→ **WHAT IS BEING ASKED**
Every line of the listing must be reproduced as it stands. Leave the images behind.

→ **AVAILABLE DATA**
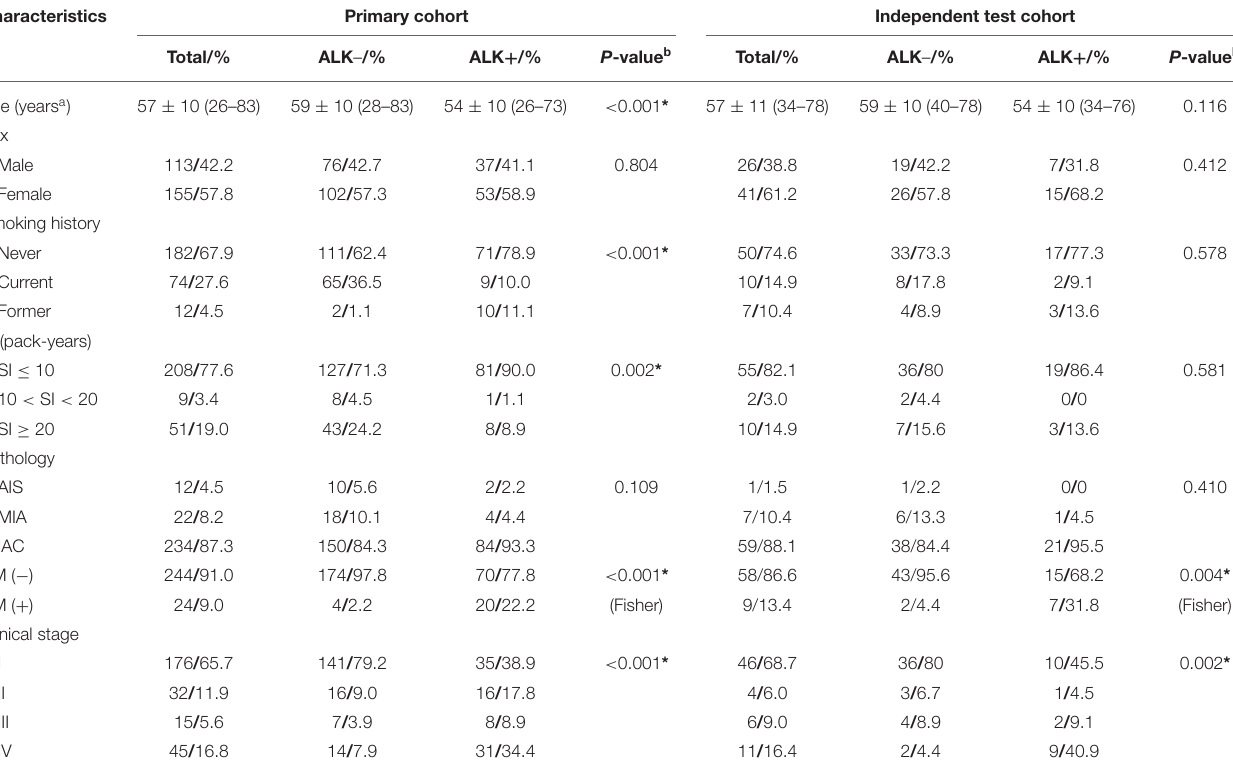
TABLE 1 | Clinical characteristics of ALK– and ALK + lung adenocarcinoma patients in the primary and test cohort.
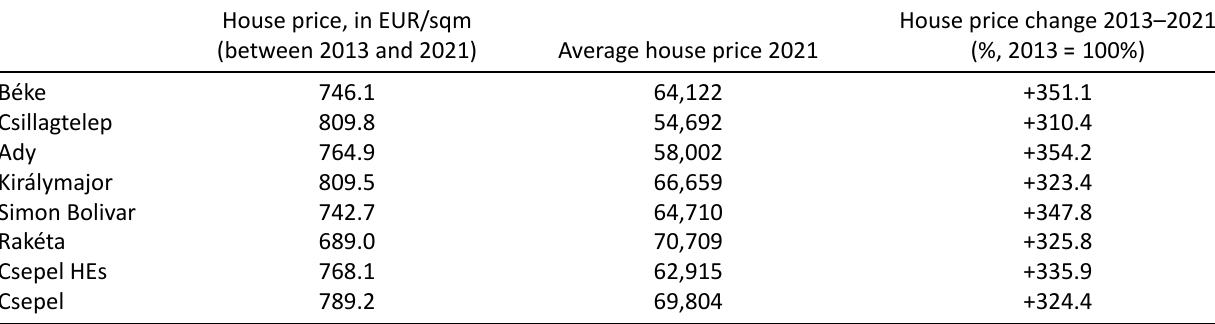
Table 4. House prices of HEs (in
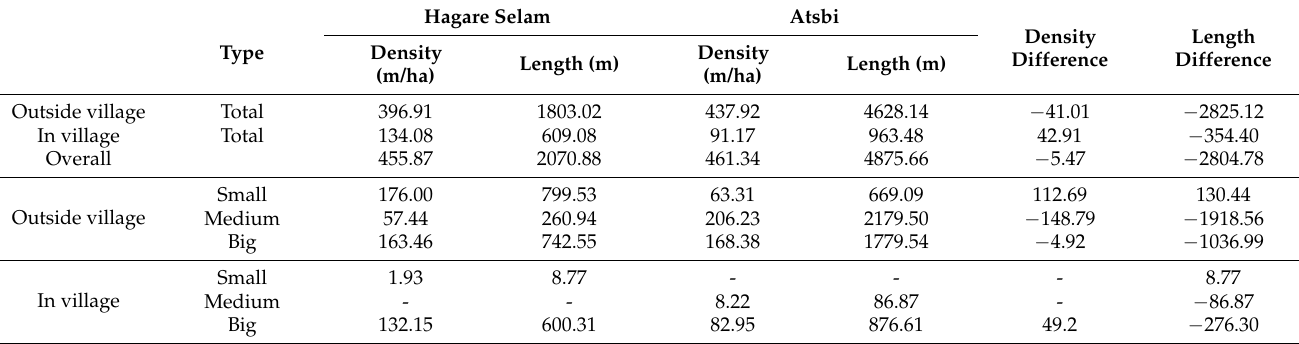
Table 6. Comparison of density and length of stone bunds for Atsbi (4.54 ha) and Hagere Selam (10.75 ha) as obtained from the drone image analysis. “-” = no such type of stone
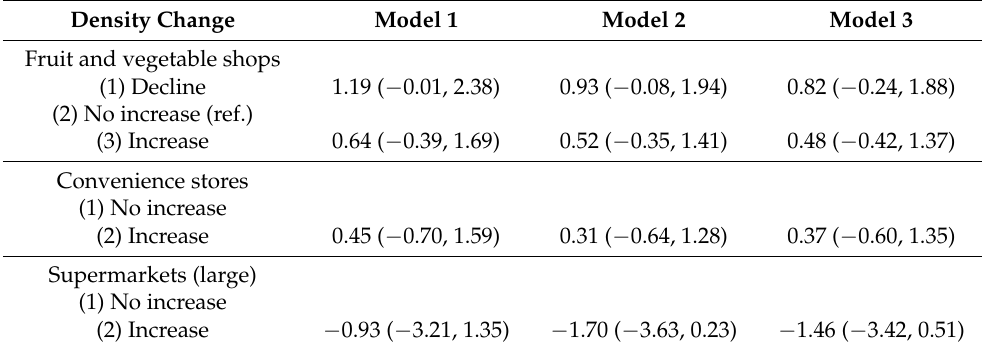
Table 4. Multilevel linear regression models of neighborhood-level density changes of food store type and diastolic blood pressure (DBP) measures for total sample ( n =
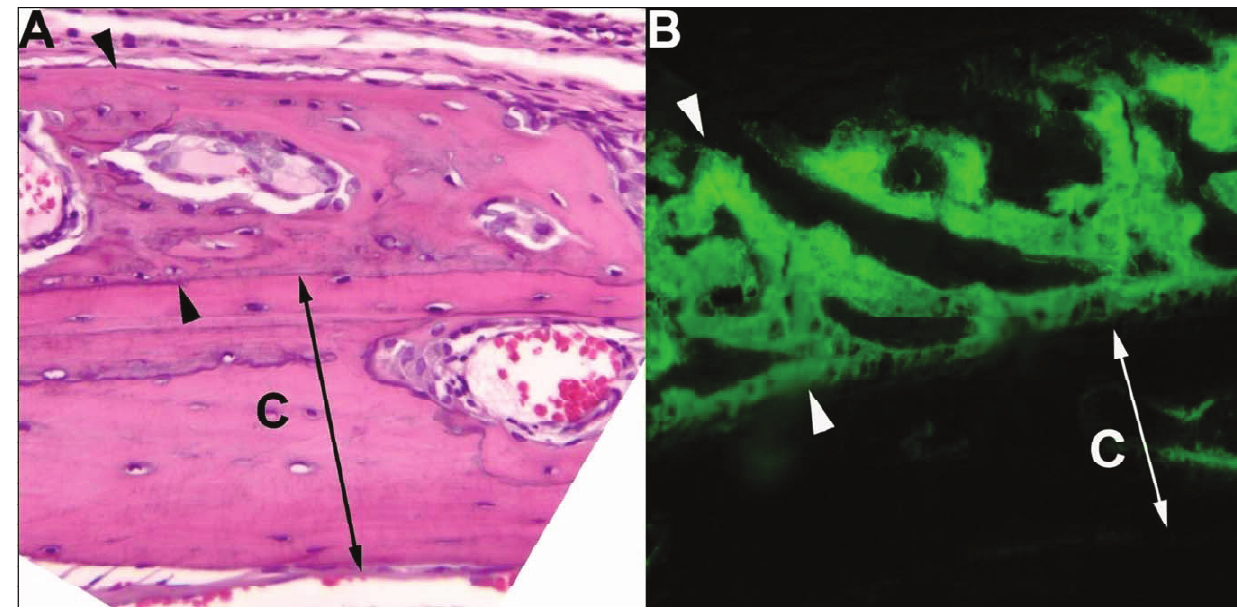
Figure 2. Effects of canine prostatic tissue implanted adjacent to murine calvaria in vivo. ( A ) Decalcified calvarium with prostate tissue implanted between the skin and calvarium (above and out of the plane of the image). Note pre-existing calvaria ( C ) and marked periosteal thickening caused by dramatic new bone formation (arrowheads) (H&E). ( B ) Undecalcified calcein-labeled prostate-implanted calvaria. Calcein is a green fluorescent calcium-binding dye that is taken up at sites of active bone mineralization. Note calcein fluorescence in mineralized periosteal new bone (arrowheads). Pre-existing calvaria ( C ) had minimal fluorescence (Unstained).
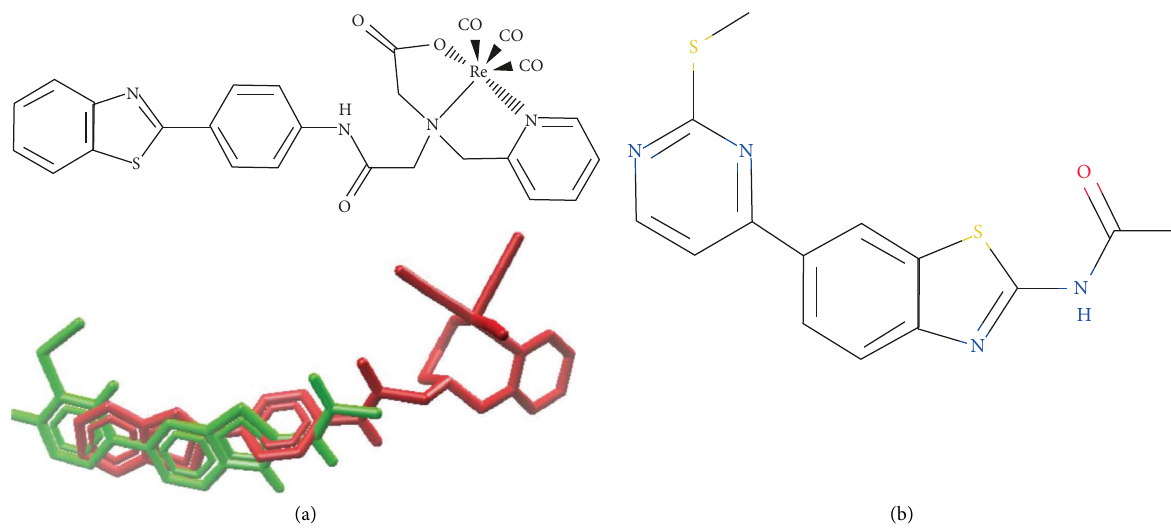
Figure 4: ReABT in red(a) and active ligand in green (b) docked at the PI3K (PDB code 3QJZ) active site.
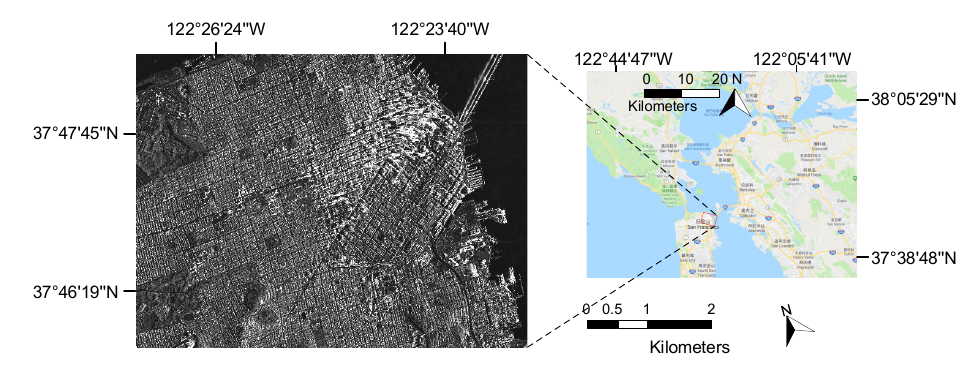
Figure 7. SAR image of Data Set 2.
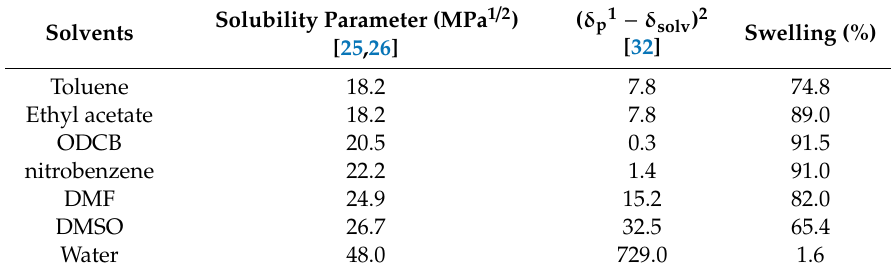
Table 2. Data of solubility parameter of solvents and the degree of swelling of PLLA.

→ **EXPECTED ANSWER**
TABLE 1 | Clinical characteristics of ALK– and ALK + lung adenocarcinoma patients in the primary and test cohort.
Table 4. House prices of HEs (in
Table 6. Comparison of density and length of stone bunds for Atsbi (4.54 ha) and Hagere Selam (10.75 ha) as obtained from the drone image analysis. “-” = no such type of stone
Table 4. Multilevel linear regression models of neighborhood-level density changes of food store type and diastolic blood pressure (DBP) measures for total sample ( n =
Figure 2. Effects of canine prostatic tissue implanted adjacent to murine calvaria in vivo. ( A ) Decalcified calvarium with prostate tissue implanted between the skin and calvarium (above and out of the plane of the image). Note pre-existing calvaria ( C ) and marked periosteal thickening caused by dramatic new bone formation (arrowheads) (H&E). ( B ) Undecalcified calcein-labeled prostate-implanted calvaria. Calcein is a green fluorescent calcium-binding dye that is taken up at sites of active bone mineralization. Note calcein fluorescence in mineralized periosteal new bone (arrowheads). Pre-existing calvaria ( C ) had minimal fluorescence (Unstained).
Figure 4: ReABT in red(a) and active ligand in green (b) docked at the PI3K (PDB code 3QJZ) active site.
Figure 7. SAR image of Data Set 2.
Table 2. Data of solubility parameter of solvents and the degree of swelling of PLLA.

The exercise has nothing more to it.